What is being asked —
Each line in the entries below that holds the string "Left" must be copied.

__________

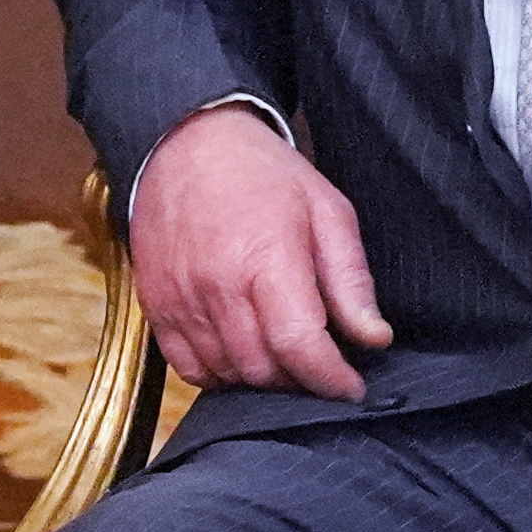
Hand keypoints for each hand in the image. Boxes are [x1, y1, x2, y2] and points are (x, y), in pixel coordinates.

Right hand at [126, 103, 388, 398]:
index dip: (331, 379)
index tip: (351, 387)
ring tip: (284, 359)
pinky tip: (242, 355)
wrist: (186, 144)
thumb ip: (351, 281)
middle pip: (263, 369)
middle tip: (320, 366)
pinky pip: (188, 368)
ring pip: (227, 374)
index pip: (299, 346)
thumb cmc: (263, 175)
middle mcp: (217, 285)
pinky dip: (220, 375)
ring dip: (262, 379)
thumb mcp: (327, 212)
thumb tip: (374, 339)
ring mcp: (181, 298)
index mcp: (265, 259)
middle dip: (301, 381)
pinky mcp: (157, 305)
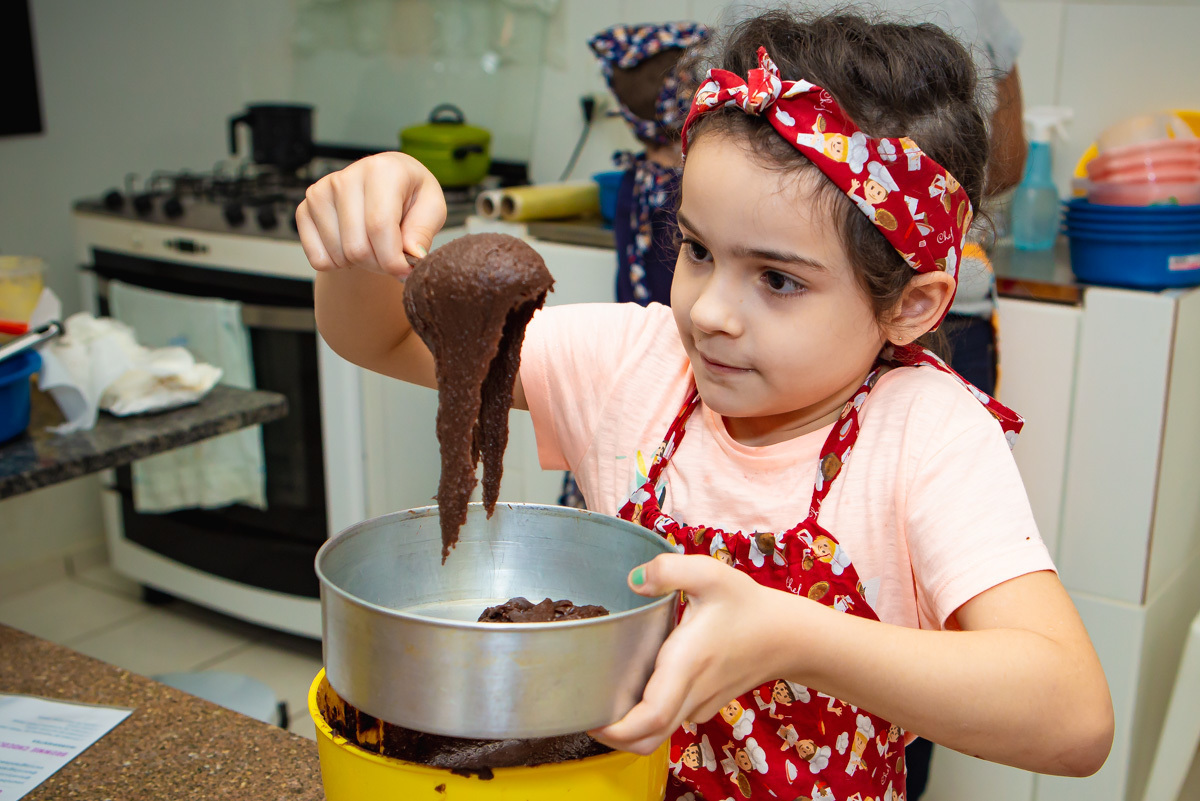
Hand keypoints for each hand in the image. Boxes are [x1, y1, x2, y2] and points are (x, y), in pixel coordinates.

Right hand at [296, 152, 446, 279]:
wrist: (384, 185)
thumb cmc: (410, 196)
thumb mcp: (432, 208)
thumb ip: (423, 232)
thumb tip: (413, 255)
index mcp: (382, 170)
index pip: (379, 226)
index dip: (394, 260)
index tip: (406, 271)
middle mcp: (346, 177)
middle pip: (357, 247)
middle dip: (380, 265)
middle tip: (392, 258)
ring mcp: (320, 192)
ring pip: (338, 256)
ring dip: (360, 264)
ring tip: (374, 247)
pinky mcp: (304, 209)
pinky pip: (318, 259)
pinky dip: (337, 265)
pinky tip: (352, 246)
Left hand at [589, 554, 795, 754]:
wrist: (788, 635)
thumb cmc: (748, 605)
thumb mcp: (710, 574)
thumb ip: (669, 570)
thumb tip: (632, 580)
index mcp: (687, 666)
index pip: (649, 718)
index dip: (615, 730)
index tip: (589, 719)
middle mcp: (691, 694)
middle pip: (646, 739)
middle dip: (611, 737)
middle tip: (583, 711)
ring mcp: (700, 704)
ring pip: (657, 733)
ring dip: (628, 726)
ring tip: (602, 695)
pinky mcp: (705, 704)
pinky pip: (671, 719)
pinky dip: (648, 714)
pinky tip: (636, 685)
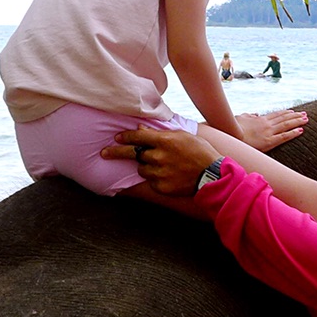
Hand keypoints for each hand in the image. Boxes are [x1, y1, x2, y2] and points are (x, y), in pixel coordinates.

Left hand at [101, 128, 220, 196]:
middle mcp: (159, 156)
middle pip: (133, 154)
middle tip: (103, 153)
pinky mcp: (161, 187)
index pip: (137, 138)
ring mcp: (159, 173)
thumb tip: (141, 130)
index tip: (116, 138)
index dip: (125, 137)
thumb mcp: (183, 136)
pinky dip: (156, 178)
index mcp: (164, 141)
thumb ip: (160, 133)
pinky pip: (151, 181)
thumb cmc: (200, 151)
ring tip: (162, 165)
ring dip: (146, 166)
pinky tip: (169, 176)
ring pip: (142, 169)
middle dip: (116, 152)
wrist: (212, 175)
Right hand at [235, 109, 306, 151]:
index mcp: (260, 119)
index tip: (293, 111)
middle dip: (295, 116)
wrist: (231, 136)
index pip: (276, 115)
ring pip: (286, 125)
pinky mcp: (269, 142)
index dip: (286, 113)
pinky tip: (301, 130)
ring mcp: (269, 132)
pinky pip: (284, 136)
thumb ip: (249, 116)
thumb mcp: (241, 118)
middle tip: (305, 114)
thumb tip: (255, 114)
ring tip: (306, 119)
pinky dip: (293, 133)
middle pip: (284, 118)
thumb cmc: (234, 128)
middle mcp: (267, 124)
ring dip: (297, 121)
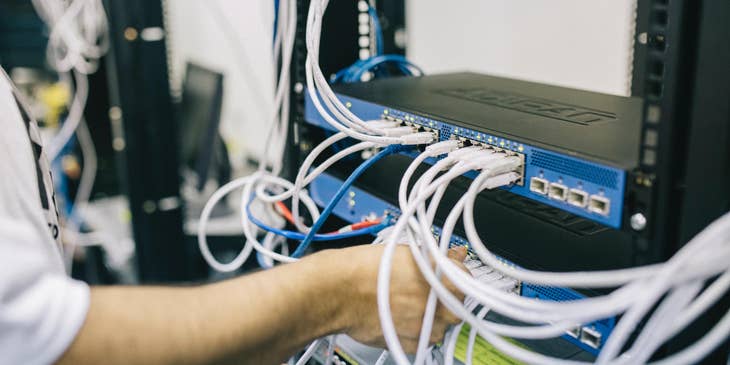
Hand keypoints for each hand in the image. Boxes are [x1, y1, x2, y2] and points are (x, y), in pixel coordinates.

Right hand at [327, 244, 467, 352]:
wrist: (339, 291)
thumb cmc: (366, 269)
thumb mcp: (408, 251)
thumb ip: (440, 257)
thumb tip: (455, 255)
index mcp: (442, 278)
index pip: (466, 278)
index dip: (454, 276)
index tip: (445, 276)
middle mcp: (438, 305)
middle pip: (457, 305)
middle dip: (445, 299)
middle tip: (425, 291)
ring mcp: (426, 327)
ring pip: (441, 326)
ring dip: (432, 317)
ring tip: (409, 305)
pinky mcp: (412, 344)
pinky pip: (423, 339)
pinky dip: (416, 331)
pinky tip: (400, 317)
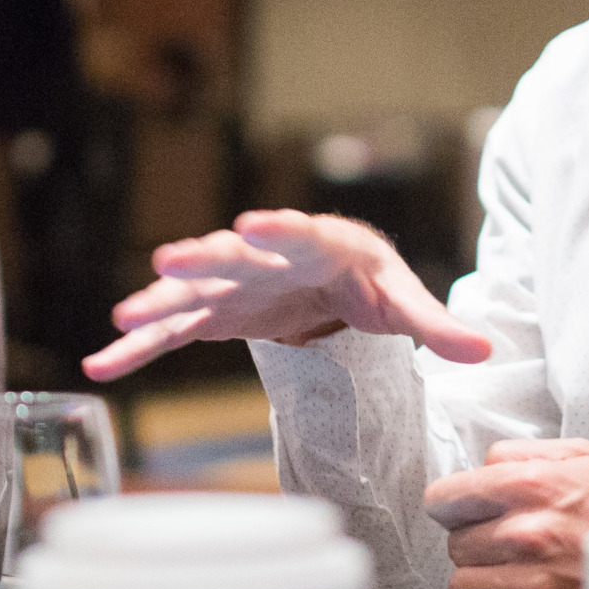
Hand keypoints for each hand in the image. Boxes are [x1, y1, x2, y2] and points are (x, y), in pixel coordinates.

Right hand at [81, 210, 491, 380]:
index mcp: (319, 244)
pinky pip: (173, 332)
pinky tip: (102, 365)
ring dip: (159, 305)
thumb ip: (437, 326)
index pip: (300, 232)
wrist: (338, 280)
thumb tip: (486, 348)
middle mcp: (268, 258)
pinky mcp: (216, 315)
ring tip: (124, 318)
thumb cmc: (372, 282)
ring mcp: (235, 286)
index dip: (279, 228)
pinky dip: (140, 347)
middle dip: (203, 258)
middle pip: (234, 255)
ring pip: (193, 293)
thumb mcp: (405, 302)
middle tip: (169, 262)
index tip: (253, 223)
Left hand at [422, 439, 588, 588]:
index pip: (444, 497)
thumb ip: (526, 452)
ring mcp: (528, 584)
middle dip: (479, 543)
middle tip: (515, 544)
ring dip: (487, 582)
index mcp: (531, 485)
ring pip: (463, 586)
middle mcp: (524, 534)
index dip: (453, 504)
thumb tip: (482, 464)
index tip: (464, 511)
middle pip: (454, 544)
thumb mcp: (588, 458)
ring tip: (525, 574)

__________

Finished exercise —
Left hand at [589, 554, 795, 754]:
Left hand at [101, 128, 220, 196]:
Left hand at [422, 439, 588, 588]:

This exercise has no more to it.